Enhanced Wound Healing of Ciprofloxacin Incorporated PVA/alginate/PAA Electrospun Nanofibers with Antibacterial Effects and Controlled Drug Release

Novel polyvinyl alcohol (PVA), alginate (Alg), and polyacrylic acid (PAA) based nanofiber matrix incorporated with ciprofloxacin (Cip) was manufactured via electrospinning. The functional matrix could accelerate wound healing and also prevent infections by a controlled release of ciprofloxacin.
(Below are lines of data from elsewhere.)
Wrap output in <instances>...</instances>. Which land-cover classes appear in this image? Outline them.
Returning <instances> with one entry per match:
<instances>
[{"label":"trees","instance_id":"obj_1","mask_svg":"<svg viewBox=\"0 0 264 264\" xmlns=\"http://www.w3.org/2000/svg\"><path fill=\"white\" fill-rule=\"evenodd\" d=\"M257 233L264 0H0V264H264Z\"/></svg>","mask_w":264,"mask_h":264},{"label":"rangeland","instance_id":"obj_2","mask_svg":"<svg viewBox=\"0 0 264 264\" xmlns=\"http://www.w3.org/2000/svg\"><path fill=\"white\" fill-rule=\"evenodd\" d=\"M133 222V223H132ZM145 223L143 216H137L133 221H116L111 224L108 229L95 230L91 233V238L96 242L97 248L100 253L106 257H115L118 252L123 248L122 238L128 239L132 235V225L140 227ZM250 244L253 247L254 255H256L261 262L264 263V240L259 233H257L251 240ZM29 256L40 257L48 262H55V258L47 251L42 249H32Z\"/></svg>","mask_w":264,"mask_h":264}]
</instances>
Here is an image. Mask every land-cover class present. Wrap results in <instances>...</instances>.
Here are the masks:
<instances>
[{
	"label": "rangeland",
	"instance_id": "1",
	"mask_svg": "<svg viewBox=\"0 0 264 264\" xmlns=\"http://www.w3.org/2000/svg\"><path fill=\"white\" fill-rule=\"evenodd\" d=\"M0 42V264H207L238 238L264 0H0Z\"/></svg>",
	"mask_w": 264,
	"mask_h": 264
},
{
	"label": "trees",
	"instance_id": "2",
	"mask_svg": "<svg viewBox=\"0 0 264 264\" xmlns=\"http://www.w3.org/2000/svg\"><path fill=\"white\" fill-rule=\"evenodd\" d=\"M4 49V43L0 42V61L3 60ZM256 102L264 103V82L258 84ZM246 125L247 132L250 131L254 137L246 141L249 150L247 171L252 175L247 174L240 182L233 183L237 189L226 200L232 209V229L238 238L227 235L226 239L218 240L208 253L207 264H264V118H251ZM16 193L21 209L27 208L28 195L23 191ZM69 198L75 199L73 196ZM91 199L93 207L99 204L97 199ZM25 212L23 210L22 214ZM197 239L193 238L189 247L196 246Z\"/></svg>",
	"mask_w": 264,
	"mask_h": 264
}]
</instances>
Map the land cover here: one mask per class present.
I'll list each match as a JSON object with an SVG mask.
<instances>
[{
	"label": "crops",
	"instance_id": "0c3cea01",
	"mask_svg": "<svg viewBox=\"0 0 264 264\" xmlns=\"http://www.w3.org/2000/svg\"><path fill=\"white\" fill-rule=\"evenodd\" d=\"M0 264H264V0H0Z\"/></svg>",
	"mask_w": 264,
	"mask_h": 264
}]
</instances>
Beads were observed in PVA-Cip which disappeared with the addition of Alg and PAA resulting in the thinnest diameter (141 ± 53 nm) and the most uniform surface. The polymers underwent both intermolecular hydrogen and ester bonds via abundant carboxyl and hydroxyl groups trapping ciprofloxacin inside the matrix. The tensile properties of PVA-Alg-PAA-Cip were significantly higher than the other two samples because of the complex intermolecular bonds. Although the glass transition temperatures (Tg) of the samples were similar, the melting temperature (Tm) of PVA-Alg-PAA-Cip was the highest at 339 oC due to stronger intermolecular bonding. Because of the absorbable nature of alginate, PVA-Alg-Cip swelled the most (600%) in different pH conditions. A controlled release was achieved with only 40% release of ciprofloxacin from PVA-Alg-PAA-Cip compared to 70% in the case of PVA-Cip in neutral pH after 24 hours. Because of this slow release, all the samples were able to kill both S. aureus and E. coli for at least 7 days with just a single dose of the drug and PVA-Alg-PAA-Cip demonstrated higher bactericidal activity than other samples. The functional polymer matrix could induce faster healing in a murine excisional wound model, unlike the control group. Ciprofloxacin prevented bacterial infection facilitating faster re-epithelialization as observed in hematoxylin and eosin (H&E) and Masson’s trichrome (MT) staining.